Applicants who are found to be otherwise qualified will be required to submit upon request in the future a completed Intelligence Background Questionnaire, or narrative signed statement, indicating whether the applicant has been involved in or has had any connection with intelligence activities or related work and, if so, the nature and dates of his or her involvement. Failure to meet this requirement will result in the applicant being rated ineligible for further consideration. If you have any other type of possible intelligence connection, your application will not be further considered until you submit this form. Except when the CIA or the National Security Agency (NSA) is involved (see below), if your connection with an Intelligence Agency involves an immediate family member who works or has worked in intelligence, the immediate family member should complete the form, not the applicant.
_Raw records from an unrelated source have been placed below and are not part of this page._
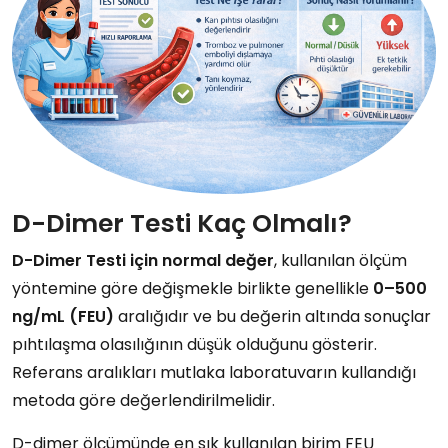
D-Dimer Testi Kaç Olmalı?
D-Dimer Testi için normal değer
, kullanılan ölçüm
yöntemine göre değişmekle birlikte genellikle
0–500
ng/mL (FEU)
aralığıdır ve bu değerin altında sonuçlar
pıhtılaşma olasılığının düşük olduğunu gösterir.
Referans aralıkları mutlaka laboratuvarın kullandığı
metoda göre değerlendirilmelidir.
D-dimer ölçümünde en sık kullanılan birim FEU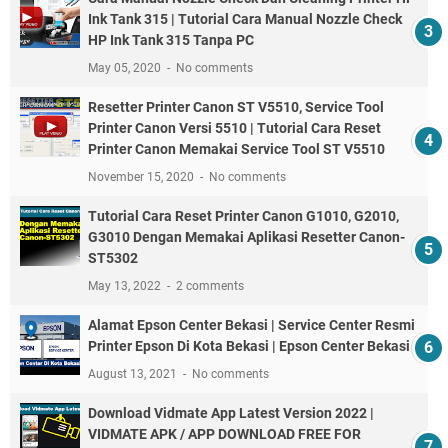
Ink Tank 315 | Tutorial Cara Manual Nozzle Check
HP Ink Tank 315 Tanpa PC
May 05, 2020
No comments
Resetter Printer Canon ST V5510, Service Tool
Printer Canon Versi 5510 | Tutorial Cara Reset
Printer Canon Memakai Service Tool ST V5510
November 15, 2020
No comments
Tutorial Cara Reset Printer Canon G1010, G2010,
G3010 Dengan Memakai Aplikasi Resetter Canon-
ST5302
May 13, 2022
2 comments
Alamat Epson Center Bekasi | Service Center Resmi
Printer Epson Di Kota Bekasi | Epson Center Bekasi
August 13, 2021
No comments
Download Vidmate App Latest Version 2022 |
VIDMATE APK / APP DOWNLOAD FREE FOR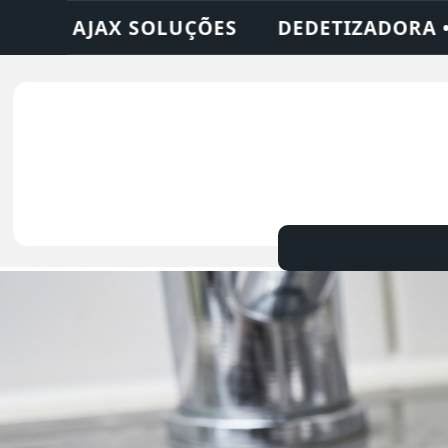
RA • DESENTUPIDORA • LIMPEZA DE FOSSA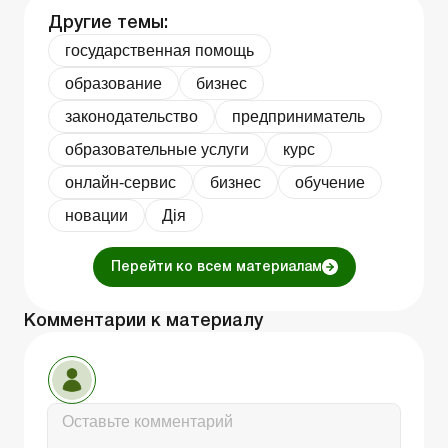
Другие темы:
государственная помощь
образование
бизнес
законодательство
предприниматель
образовательные услуги
курс
онлайн-сервис
бизнес
обучение
новации
Дія
Перейти ко всем материалам
Комментарии к материалу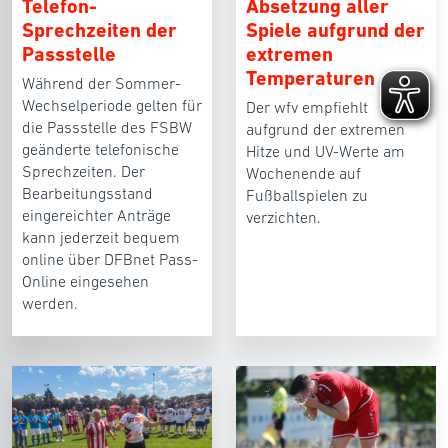
Telefon-
Absetzung aller
Sprechzeiten der
Spiele aufgrund der
Passstelle
extremen
Temperaturen
Während der Sommer-
Wechselperiode gelten für
Der wfv empfiehlt
die Passstelle des FSBW
aufgrund der extremen
geänderte telefonische
Hitze und UV-Werte am
Sprechzeiten. Der
Wochenende auf
Bearbeitungsstand
Fußballspielen zu
eingereichter Anträge
verzichten.
kann jederzeit bequem
online über DFBnet Pass-
Online eingesehen
werden.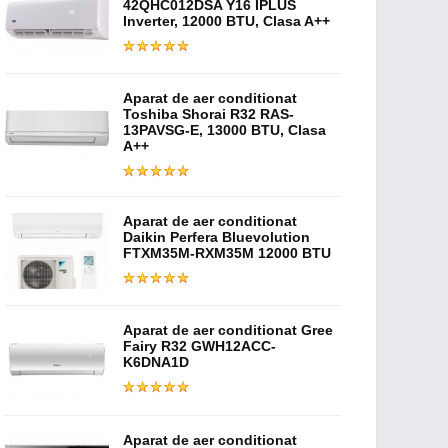
42QHC012DSA Y16 IPLUS
Inverter, 12000 BTU, Clasa A++
Aparat de aer conditionat
Toshiba Shorai R32 RAS-
13PAVSG-E, 13000 BTU, Clasa
A++
Aparat de aer conditionat
Daikin Perfera Bluevolution
FTXM35M-RXM35M 12000 BTU
Aparat de aer conditionat Gree
Fairy R32 GWH12ACC-
K6DNA1D
Aparat de aer conditionat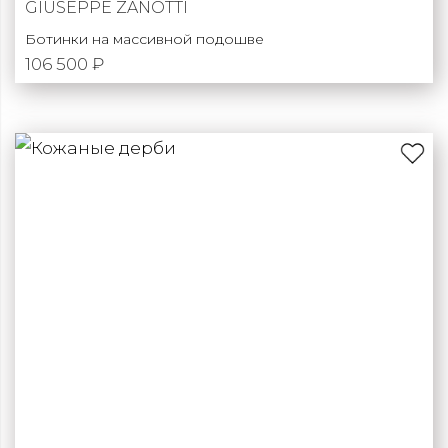
GIUSEPPE ZANOTTI
Ботинки на массивной подошве
106 500 ₽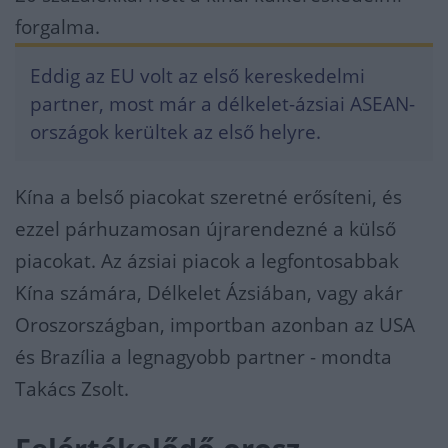
forgalma.
Eddig az EU volt az első kereskedelmi
partner, most már a délkelet-ázsiai ASEAN-
országok kerültek az első helyre.
Kína a belső piacokat szeretné erősíteni, és
ezzel párhuzamosan újrarendezné a külső
piacokat. Az ázsiai piacok a legfontosabbak
Kína számára, Délkelet Ázsiában, vagy akár
Oroszországban, importban azonban az USA
és Brazília a legnagyobb partner - mondta
Takács Zsolt.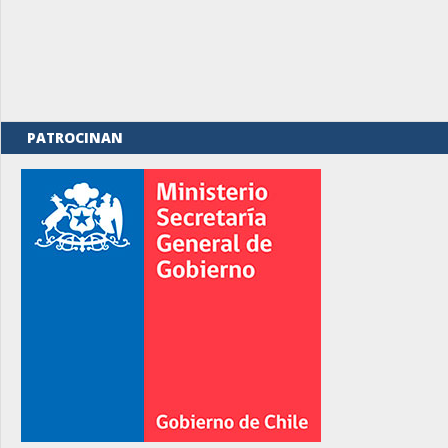
PATROCINAN
rno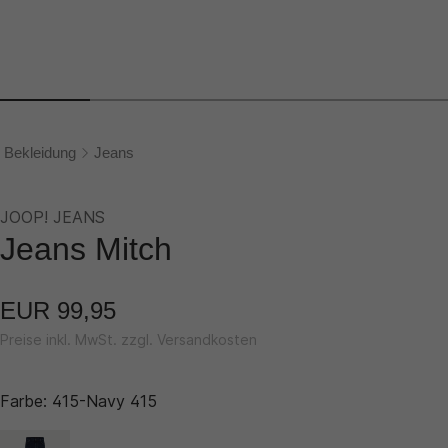
Bekleidung
Jeans
JOOP! JEANS
Jeans Mitch
EUR 99,95
Preise inkl. MwSt. zzgl. Versandkosten
Farbe:
415-Navy 415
Usually relying on memory is sufficient to answer most if not all of the questions.

If you have an immediate family member who works or has worked for the CIA, you should not give them this form to complete. Please contact your relative in person-not by phone, email, social networking, or any other means that is not in person- and ask him or her to contact the Office of General Counsel at the CIA.

If you or an immediate family member have been employed by or associated with the NSA, you or your family member must contact the NSA Prepublication Review Office at 443-634-4095.